Julie Seedorf: Learn how to accept change in your life
Published 7:30 pm Sunday, April 22, 2018
Something About Nothing by Julie Seedorf
I have always loved magazines. There is something magical about the feel of the glossy paper and the smell of newsprint, at least for me. In recent years I quit most of my magazine subscriptions as a cost-cutting measure because our finances became less lucrative. Alas, it is true, authors do not make as much as computer repair technicians, but it was my choice and so in order to follow my dream I had to cut costs.
I tried reading my magazines on my Kindle as those subscriptions were cheaper, and I could pick and choose monthly from a wide variety of different subjects. Since I also have a monthly subscription to read as many magazines and books as I want from Kindle Unlimited, it became my cost-saving measure. For $10, almost the cost of a magazine these days, I could pick and choose. It may seem perfect, but I missed the actual feel and large pages of a magazine.
I believe in supporting hometown bookstores and libraries, so I still read print books and alternate them with my Kindle reads, but I gave up magazines and newspapers altogether in favor of the digital copy. I didn’t realize how much I missed holding the physical magazine or newspaper in my hand until a friend gave me boxes of old magazines. I was in magazine heaven sorting through them, reading articles and of course trying some of the old recipes.
Most were old magazines, some from as far back as the year 2000. Devouring the articles, I laughed at some of them, especially the parenting ones. Those parenting tips might be frowned upon now because so many of what we felt was right and proper in the year 2000 has changed.
The recipes were the old-fashioned, high-calorie, lots of fat concoctions. I chuckled at the hairstyles, marveled at how appliances have changed and wondered if many of the restaurants and bed and breakfasts advertised in the Minnesota Magazines in the year 2000 still existed. So many things have changed and it was fun comparing then and now as I read through all these delightful, bright and shiny pages.
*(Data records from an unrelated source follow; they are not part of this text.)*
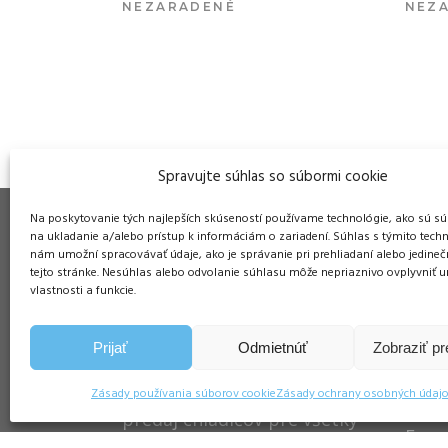
NEZARADENÉ
NEZ
VIAC INFO
Spravujte súhlas so súbormi cookie
Na poskytovanie tých najlepších skúseností používame technológie, ako sú sú
na ukladanie a/alebo prístup k informáciám o zariadení. Súhlas s týmito tech
nám umožní spracovávať údaje, ako je správanie pri prehliadaní alebo jedineč
tejto stránke. Nesúhlas alebo odvolanie súhlasu môže nepriaznivo ovplyvniť ur
Pre
vlastnosti a funkcie.
Duša
ŠM S
Prijať
Odmietnúť
Zobraziť p
PaP sa špecializuje na
058 
výrobu, servis, opravu a
Zásady používania súborov cookie
Zásady ochrany osobných údaj
Tel.:
predaj chladičov pre všetky
E-ma
druhy médií – voda, olej,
Then a friend posted on Facebook that they didn’t like change at all. I pondered those thoughts. I believed I was one who liked and accepted and embraced change in my life and I didn’t understand those who didn’t.
As I rifled through the old magazines it hit me, I don’t always accept change in my life either. Things change, it is inevitable, and when my life takes a turn because of the change, I realized if it was insignificant things that changed, like appliances or plans such as dinner dates or paint colors on a house, I didn’t mind. I embraced those changes. But when the change affected my heart, I pretended to accept what I couldn’t control. It is those circumstances which affect our emotions with those we love that are hard to accept and give me anxiety.
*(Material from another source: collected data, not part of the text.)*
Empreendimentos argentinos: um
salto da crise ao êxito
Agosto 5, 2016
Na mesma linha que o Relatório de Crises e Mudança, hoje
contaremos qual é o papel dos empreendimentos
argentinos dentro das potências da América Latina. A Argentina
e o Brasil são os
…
Change from divorces with close family and friends is a change I don’t like. It isn’t because I judge it but because the loss of someone I loved that was part of the family is hard to accept. I can’t quit loving someone who has been in my heart for years and the separation makes me miss them and grieve the change. I don’t like changes from the death of people close to me, relatives and friends. I never get used to the change of talking to them in heaven instead of on the phone or face to face.
Change in finances is also hard for many, trying to figure out how to live going forward when they know things will be limited in the future such as it is for many senior citizens. Change in health and navigating the change in health care is also hard. The electronic world makes the ever-evolving changes difficult for people to keep up with the way they reach out for help because of the confusion of systems.
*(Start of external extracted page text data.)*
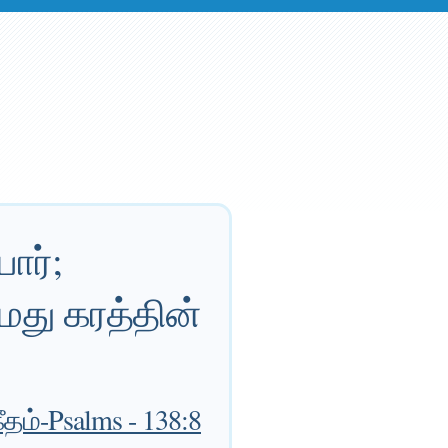
ார்;
மது கரத்தின்
ீதம்-Psalms - 138:8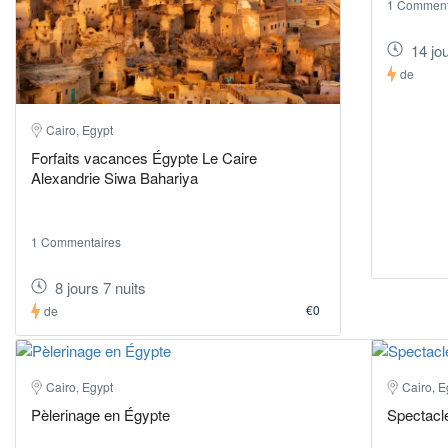
1 Comment
14 jou
de
Cairo, Egypt
Forfaits vacances Égypte Le Caire
Alexandrie Siwa Bahariya
1 Commentaires
8 jours 7 nuits
€0
de
Cairo, Egypt
Cairo, E
Pèlerinage en Égypte
Spectacle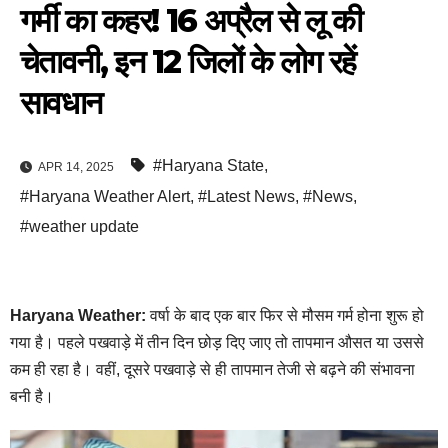
गर्मी का कहर! 16 अप्रैल से लू की
चेतावनी, इन 12 जिलों के लोग रहें
सावधान
#Haryana State
,
APR 14, 2025
#Haryana Weather Alert
,
#Latest News
,
#News
,
#weather update
Haryana Weather:
वर्षा के बाद एक बार फिर से मौसम गर्म होना शुरू हो
गया है। पहले पखवाड़े में तीन दिन छोड़ दिए जाए तो तापमान औसत या उससे
कम ही रहा है। वहीं, दूसरे पखवाड़े से ही तापमान तेजी से बढ़ने की संभावना
बनी है।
We look at the past and see how far we have evolved. And for those who fear change, the fear of embracing the future is hard because of all the upheavals they have traveled through in their life. I am no different.
I was fooling myself into thinking I liked change. I only like it when it doesn’t affect me negatively.
This year I interviewed my 100-year-old friend Gladys Johanson, and her words of wisdom stick with me. When I asked her why she never worried she said, “I never worried. Tomorrow was another day.”
Hugh Prather said, “Just when I think I have learned the way to live, life changes.” Like Gladys said, tomorrow is another day. She knew life changed and accepted those changes. I, too, know change is inevitable, it might be how I accept it that makes a difference to my future.